* **Source extract**:
--

Following the publication of my piece, I filed a Freedom of Information Act request for State Department cables and reports on the assassination of Ambassador Noel. A year later – in July 2003 -- I received copies of 27 previously classified cables, all dating to 1973 . The cables directly contradict the Department’s assertion that Arafat’s connection to Black September and to the assassinations is in doubt.
The eight Black September terrorists who executed the operation had themselves proclaimed their membership in Black September at the time of the operation and after they surrendered to Sudanese authorities on March 3, 1973. Their membership in the organization has never been in doubt. Through Sullivan, however, the State Department has indignantly denied that the evidence linked Yasser Arafat to the operation. According to Sullivan, "though Black September was a part of the Fatah movement, the linkage between Arafat and this group has never been established."
On its face, this claim is suspect. In 1973, as now, Arafat was the undisputed leader of Fatah. In the light of the contemporaneous State Department cables that have now been declassified and released by the department, Sullivan's statement is both false and inexplicable.
The cables reflect the intense concern within the State Department regarding the security issues raised by the Khartoum operation. The Department received reports from its embassies and missions conveying the results of intelligence inquiries and the Secretary of State (William Rogers) himself promptly disseminated his conclusions regarding responsibility for the operation based on these reports and other intelligence sources.

--

* **Challenge 1**: According to the Khartoum cables passage, how many previously classified cables did the writer receive, and when?

--

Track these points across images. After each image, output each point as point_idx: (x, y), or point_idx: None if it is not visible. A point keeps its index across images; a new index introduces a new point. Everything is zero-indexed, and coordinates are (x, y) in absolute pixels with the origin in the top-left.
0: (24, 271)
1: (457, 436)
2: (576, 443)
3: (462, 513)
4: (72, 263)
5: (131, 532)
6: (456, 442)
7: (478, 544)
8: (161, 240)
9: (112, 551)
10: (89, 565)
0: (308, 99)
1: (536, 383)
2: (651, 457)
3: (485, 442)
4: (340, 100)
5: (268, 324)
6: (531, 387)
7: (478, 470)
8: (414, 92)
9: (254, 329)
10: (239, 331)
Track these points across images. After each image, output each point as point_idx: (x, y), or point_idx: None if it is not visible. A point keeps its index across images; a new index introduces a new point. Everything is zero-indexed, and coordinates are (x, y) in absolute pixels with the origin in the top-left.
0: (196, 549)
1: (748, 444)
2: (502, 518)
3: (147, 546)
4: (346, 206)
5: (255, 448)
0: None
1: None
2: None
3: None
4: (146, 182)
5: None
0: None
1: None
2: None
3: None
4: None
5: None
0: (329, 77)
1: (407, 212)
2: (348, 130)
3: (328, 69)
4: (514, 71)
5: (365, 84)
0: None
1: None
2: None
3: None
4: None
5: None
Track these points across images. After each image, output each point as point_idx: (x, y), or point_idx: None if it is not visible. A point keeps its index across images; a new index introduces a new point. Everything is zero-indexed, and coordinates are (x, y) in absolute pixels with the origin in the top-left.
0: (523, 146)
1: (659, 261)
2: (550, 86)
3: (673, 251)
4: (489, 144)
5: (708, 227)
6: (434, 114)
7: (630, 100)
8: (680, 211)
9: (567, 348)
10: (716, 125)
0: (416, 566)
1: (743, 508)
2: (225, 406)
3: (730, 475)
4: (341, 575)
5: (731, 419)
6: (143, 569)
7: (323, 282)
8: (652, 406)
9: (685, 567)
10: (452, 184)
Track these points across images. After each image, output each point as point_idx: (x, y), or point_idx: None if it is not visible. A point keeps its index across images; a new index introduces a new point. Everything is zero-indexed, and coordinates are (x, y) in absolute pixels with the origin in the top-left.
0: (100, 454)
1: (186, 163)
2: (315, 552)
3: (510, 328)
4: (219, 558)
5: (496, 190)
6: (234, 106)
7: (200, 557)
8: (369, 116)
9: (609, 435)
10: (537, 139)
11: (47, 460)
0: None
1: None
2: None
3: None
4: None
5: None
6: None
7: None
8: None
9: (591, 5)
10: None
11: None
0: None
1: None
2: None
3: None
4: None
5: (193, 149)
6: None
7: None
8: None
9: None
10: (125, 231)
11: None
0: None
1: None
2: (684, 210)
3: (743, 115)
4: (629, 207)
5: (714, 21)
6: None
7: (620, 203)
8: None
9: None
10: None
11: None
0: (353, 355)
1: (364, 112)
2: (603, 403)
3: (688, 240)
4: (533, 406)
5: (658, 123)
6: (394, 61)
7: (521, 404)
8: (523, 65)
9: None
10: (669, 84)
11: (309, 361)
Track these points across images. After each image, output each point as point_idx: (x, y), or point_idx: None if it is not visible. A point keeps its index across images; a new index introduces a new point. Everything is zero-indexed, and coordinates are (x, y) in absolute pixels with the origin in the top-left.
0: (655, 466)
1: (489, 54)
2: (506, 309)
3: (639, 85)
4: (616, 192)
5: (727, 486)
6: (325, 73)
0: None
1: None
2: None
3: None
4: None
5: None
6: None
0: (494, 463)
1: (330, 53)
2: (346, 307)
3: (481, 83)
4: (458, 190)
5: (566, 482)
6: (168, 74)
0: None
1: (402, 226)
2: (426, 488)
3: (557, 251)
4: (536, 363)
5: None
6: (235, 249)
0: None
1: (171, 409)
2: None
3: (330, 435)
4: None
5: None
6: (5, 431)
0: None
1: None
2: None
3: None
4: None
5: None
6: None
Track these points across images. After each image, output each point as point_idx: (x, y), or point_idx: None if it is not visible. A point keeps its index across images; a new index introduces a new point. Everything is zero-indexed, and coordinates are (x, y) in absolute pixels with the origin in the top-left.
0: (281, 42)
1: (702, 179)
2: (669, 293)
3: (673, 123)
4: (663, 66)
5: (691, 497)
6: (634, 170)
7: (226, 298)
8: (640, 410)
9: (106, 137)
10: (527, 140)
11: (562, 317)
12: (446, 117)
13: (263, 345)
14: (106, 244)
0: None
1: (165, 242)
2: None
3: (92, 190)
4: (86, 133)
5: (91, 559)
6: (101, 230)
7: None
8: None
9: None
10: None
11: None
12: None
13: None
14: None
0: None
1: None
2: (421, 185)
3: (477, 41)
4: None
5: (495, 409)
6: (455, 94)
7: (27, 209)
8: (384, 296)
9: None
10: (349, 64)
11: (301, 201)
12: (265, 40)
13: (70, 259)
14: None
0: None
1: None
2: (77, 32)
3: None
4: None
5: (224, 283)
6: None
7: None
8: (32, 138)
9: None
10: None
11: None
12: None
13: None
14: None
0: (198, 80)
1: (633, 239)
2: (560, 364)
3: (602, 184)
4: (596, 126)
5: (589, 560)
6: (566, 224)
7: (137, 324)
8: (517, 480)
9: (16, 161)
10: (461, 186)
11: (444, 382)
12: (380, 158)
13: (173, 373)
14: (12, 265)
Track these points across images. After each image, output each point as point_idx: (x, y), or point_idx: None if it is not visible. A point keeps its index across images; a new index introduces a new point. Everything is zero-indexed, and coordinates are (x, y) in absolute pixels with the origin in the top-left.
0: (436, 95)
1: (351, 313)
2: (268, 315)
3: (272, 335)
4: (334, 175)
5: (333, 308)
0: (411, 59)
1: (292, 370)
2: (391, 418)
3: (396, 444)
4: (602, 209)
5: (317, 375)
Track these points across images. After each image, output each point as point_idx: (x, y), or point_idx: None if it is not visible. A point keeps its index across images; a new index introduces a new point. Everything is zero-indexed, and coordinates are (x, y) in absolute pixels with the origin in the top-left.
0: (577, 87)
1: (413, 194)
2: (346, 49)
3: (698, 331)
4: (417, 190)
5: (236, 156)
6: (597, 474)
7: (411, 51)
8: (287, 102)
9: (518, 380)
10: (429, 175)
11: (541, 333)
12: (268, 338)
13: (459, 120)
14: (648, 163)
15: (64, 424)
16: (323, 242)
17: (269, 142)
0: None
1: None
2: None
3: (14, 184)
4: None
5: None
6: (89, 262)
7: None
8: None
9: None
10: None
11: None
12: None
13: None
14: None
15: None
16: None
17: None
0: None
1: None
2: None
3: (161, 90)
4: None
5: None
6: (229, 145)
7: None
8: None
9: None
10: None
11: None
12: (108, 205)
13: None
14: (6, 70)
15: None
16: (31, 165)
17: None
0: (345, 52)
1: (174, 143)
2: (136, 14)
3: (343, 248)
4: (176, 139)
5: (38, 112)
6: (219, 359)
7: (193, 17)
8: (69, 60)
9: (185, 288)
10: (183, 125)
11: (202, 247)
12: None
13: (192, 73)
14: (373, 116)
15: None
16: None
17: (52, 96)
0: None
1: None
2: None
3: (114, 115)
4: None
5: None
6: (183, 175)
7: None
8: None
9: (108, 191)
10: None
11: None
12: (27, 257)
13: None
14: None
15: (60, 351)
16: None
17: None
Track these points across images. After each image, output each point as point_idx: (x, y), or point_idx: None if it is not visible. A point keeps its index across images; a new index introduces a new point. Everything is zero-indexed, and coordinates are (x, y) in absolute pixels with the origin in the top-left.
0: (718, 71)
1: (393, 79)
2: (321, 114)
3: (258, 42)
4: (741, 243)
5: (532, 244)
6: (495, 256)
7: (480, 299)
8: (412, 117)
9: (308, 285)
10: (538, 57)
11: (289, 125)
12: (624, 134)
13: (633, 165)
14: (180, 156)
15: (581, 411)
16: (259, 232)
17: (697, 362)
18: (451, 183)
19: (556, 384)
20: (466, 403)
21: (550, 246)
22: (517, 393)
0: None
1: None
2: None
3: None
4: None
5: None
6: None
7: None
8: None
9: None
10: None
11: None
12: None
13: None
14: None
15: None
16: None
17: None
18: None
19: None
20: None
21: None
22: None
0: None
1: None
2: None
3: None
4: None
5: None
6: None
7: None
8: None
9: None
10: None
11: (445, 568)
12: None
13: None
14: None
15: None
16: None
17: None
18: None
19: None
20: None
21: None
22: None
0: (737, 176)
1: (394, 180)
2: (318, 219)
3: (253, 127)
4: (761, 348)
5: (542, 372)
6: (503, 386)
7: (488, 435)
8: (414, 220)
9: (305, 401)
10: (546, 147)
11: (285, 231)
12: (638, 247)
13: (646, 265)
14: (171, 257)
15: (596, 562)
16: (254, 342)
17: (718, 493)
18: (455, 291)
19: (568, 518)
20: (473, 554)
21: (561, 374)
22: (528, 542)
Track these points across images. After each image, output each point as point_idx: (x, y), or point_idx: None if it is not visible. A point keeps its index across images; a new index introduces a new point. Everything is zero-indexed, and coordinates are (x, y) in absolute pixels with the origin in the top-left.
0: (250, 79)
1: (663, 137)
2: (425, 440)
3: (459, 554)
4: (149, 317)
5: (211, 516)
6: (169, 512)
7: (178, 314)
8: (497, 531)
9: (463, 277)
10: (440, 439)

--

* **Challenge 2**: Rewrite the records from their start down to the line containing "6: (531, 387)", replacing "top-left" with "upper-left" and leaving everything else the same.

* **Correct response 1**: 27 cables, received in July 2003

* **Correct response 2**:
Track these points across images. After each image, output each point as point_idx: (x, y), or point_idx: None if it is not visible. A point keeps its index across images; a new index introduces a new point. Everything is zero-indexed, and coordinates are (x, y) in absolute pixels with the origin in the upper-left.
0: (24, 271)
1: (457, 436)
2: (576, 443)
3: (462, 513)
4: (72, 263)
5: (131, 532)
6: (456, 442)
7: (478, 544)
8: (161, 240)
9: (112, 551)
10: (89, 565)
0: (308, 99)
1: (536, 383)
2: (651, 457)
3: (485, 442)
4: (340, 100)
5: (268, 324)
6: (531, 387)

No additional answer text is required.